I called 999 for the first time in my life. Gasping for air whilst giving my details and taking my inhaler, I feared the worst. But I also became incredibly present. I looked up online what I had to do during an attack, made sure I was sitting upright and staying calm. I caught sight of myself in my flatmates mirror: my lips were blue. Stay present. Stay present. I was making rasping noises, a desperate attempt to breathe.

I could go into more details of what happened in the next couple of hours, but it basically consisted of me sitting in one spot, by the window, waiting for an ambulance, meditating, trying to remain conscious. I was so tired, I just wanted to lie down. Finally, 2 and a half hours later, a paramedic called me back. Had my symptoms improved? I’m still alive and able to breathe at some capacity, I said. They didn’t have the resources to come get me, they said. They said there were people who were calling in who were in a worse condition than me. Worse? I felt my heart sink. Those poor poor people. Immediately, I was humbled by the knowledge, that right now, there were people in worse shape than I. Of course, I said. My heart went out to them. He arranged for a GP to visit me later that day. I was prescribed steroids, and told to take my blue inhaler as much as I needed to, but to call 999 again if something similar was to reoccur. He told me “on any other day”, they would have had an ambulance come out. That I clearly needed one too. But what if…?

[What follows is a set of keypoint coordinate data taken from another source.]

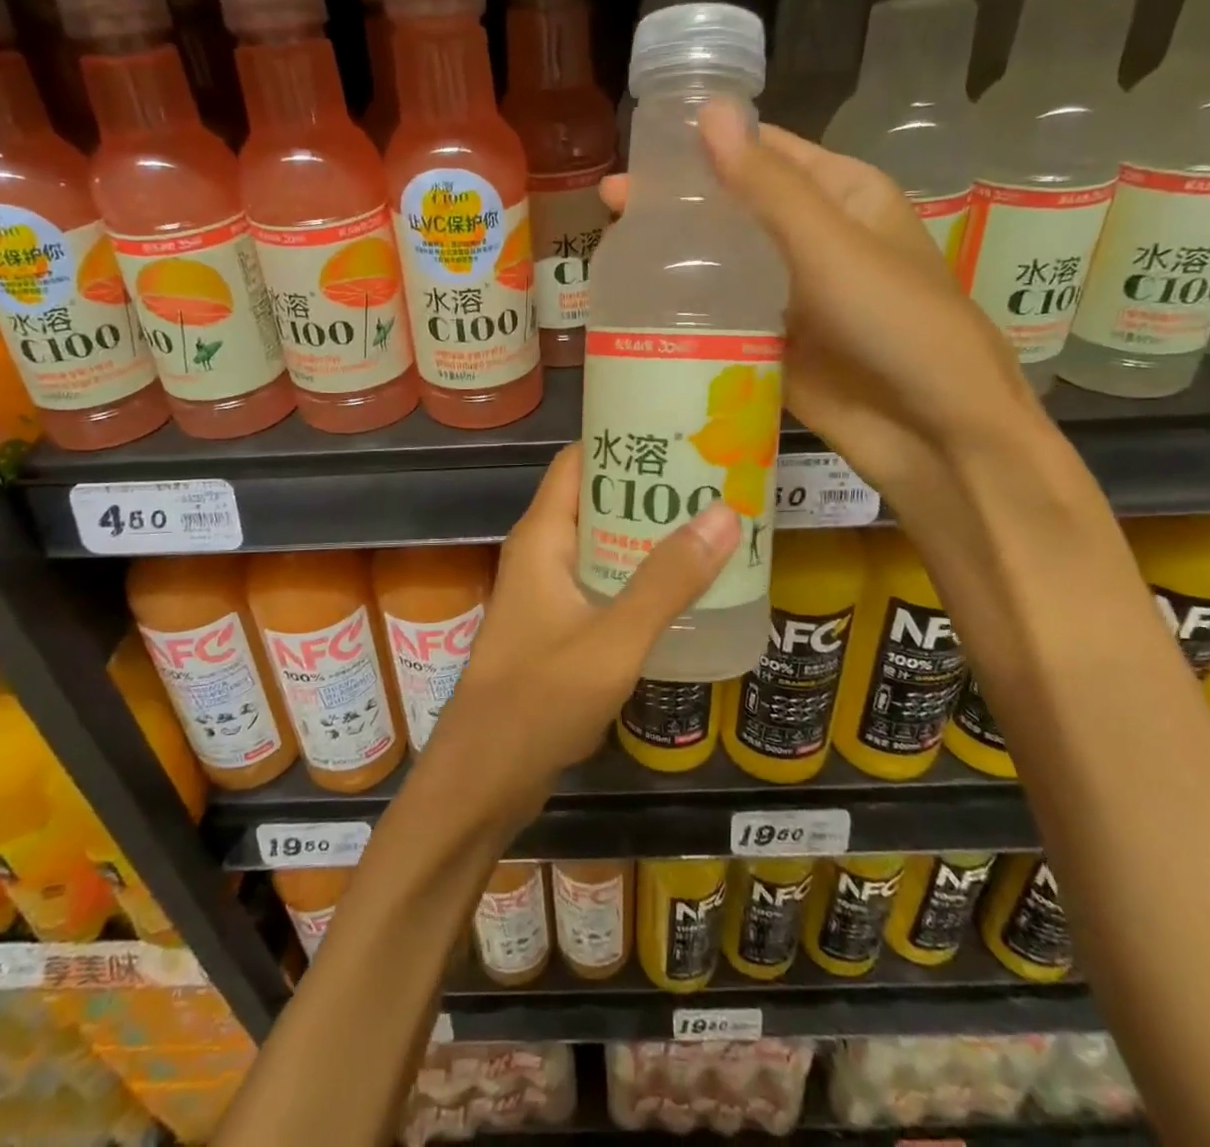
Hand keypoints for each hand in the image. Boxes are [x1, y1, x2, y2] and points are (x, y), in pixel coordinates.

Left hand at [432, 445, 738, 818]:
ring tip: (714, 521)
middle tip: (716, 476)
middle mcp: (542, 552)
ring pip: (603, 542)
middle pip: (597, 498)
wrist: (482, 779)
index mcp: (542, 536)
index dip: (623, 438)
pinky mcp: (559, 626)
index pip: (578, 460)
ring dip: (649, 532)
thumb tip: (726, 512)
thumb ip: (667, 581)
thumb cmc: (537, 701)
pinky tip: (685, 584)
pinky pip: (604, 581)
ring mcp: (549, 591)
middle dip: (651, 486)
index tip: (681, 430)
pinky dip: (640, 573)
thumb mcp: (612, 640)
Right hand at [600, 103, 1038, 513]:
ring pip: (725, 265)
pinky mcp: (773, 345)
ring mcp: (791, 295)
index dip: (704, 143)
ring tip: (610, 251)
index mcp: (840, 194)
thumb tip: (708, 110)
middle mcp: (813, 239)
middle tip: (609, 205)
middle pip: (736, 209)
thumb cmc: (896, 322)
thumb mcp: (830, 245)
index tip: (638, 146)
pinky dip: (689, 311)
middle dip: (679, 205)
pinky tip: (640, 308)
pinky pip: (725, 317)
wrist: (933, 433)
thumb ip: (766, 186)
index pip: (763, 151)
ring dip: (678, 259)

I think about the people who died in their homes, with help that didn’t arrive.

So, for me, the following weeks consisted of my creativity being food related (getting out of bed when I could to go make a meal). When I had the energy I would make my room a little nicer than it was before, and tuning in to my own healing through breathing and visualisation.
Nearly 3 months on, I am not who I was before the virus (physically and otherwise).
I will share more on that in the following days.

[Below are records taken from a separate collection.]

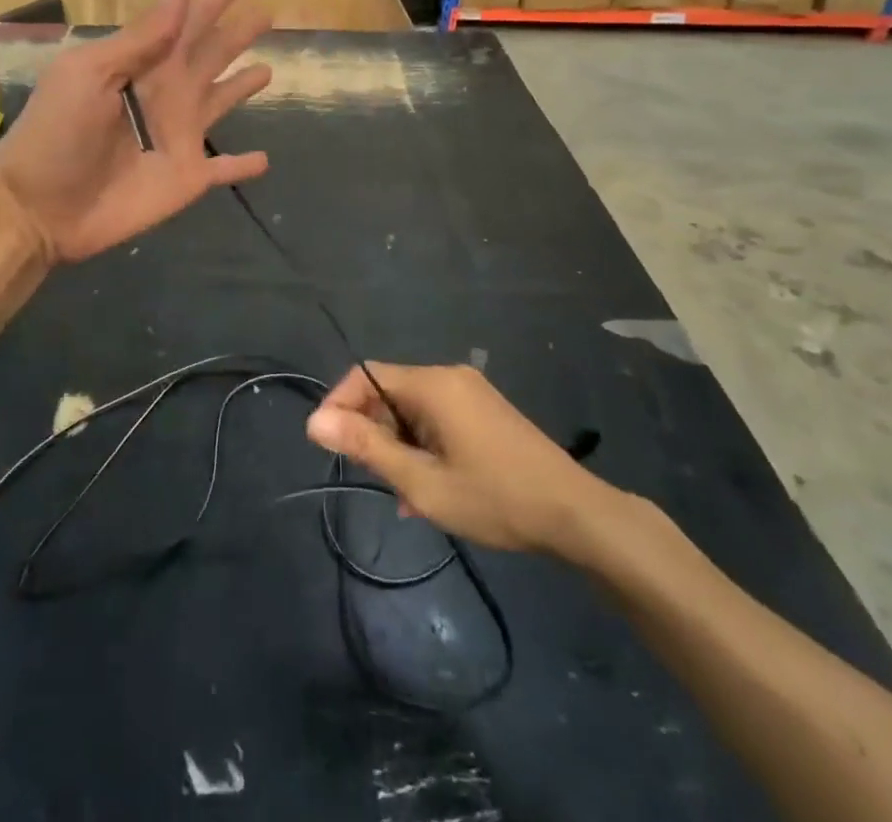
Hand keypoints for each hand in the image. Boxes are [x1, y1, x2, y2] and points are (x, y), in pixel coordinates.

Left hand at [0, 0, 272, 263]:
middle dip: (238, 31)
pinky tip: (264, 160)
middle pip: (213, 53)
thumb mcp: (89, 74)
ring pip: (223, 101)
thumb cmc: (56, 133)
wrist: (39, 208)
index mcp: (144, 62)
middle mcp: (169, 93)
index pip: (189, 17)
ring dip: (244, 85)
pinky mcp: (188, 178)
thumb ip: (140, 38)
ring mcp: (181, 137)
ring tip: (269, 69)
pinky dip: (243, 166)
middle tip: (269, 11)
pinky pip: (224, 169)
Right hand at [305, 362, 612, 558]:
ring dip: (398, 444)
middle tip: (371, 478)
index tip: (326, 444)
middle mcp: (449, 377)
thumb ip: (368, 448)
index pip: (366, 376)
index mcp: (432, 384)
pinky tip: (427, 488)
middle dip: (372, 431)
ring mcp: (470, 393)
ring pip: (412, 409)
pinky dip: (422, 445)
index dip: (340, 405)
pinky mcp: (484, 411)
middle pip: (389, 392)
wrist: (576, 514)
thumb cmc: (495, 498)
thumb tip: (315, 422)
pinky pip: (437, 418)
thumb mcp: (423, 483)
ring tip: (401, 494)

So, for me, my creativity has not been through dance so much, but in other things.
Having your body (the one you train and work so hard to craft, shape and build into the vessel to express so much) suddenly hijacked by this alien infection -that still is triggered by any exercise today causing relapse in symptoms- is a really tough position to be in. My mental health outlet has always been exercise in some form: the last decade being dance for the most part. Dance became my moving meditation, my healer, my processor. Not being able to exercise, let alone walk up and down the stairs some days, meant my focus had to go to other things: some things I had been avoiding. Addressing my health in a more serious way was one of them. I tuned back in to other ways to find joy in art and pleasure in life itself, the simplicity of it. Curiosity in learning and ample time to be with myself and process years and years worth of experiences. Time to be still. Time to forgive myself. Time to be proud of all of my achievements in dance and more importantly, proud of my integrity that I’ve always fought to uphold. They are some invaluable tools that will serve me well, wherever this journey will take me. To my dancers reading this, I hope this gives you an insight into a bit of my story at this time. Remember, you are so much more than a dancer. Remember to reconnect with yourself, and cultivate presence and purpose that you will bring into your movement, your dance. I have no doubt this experience will come out as a positive for me. I’ve already learned so much, and grown so much. I am having to learn true patience with myself during this time. I get it wrong, push too much, think I can go back to taking a class with Kenrick just like I used to, then suffer the consequences. (However, the joy those classes brought me was SOOOOOO worth it :P. Thank you Kenrick for being a true leader).
Our body is always talking to us. Listen.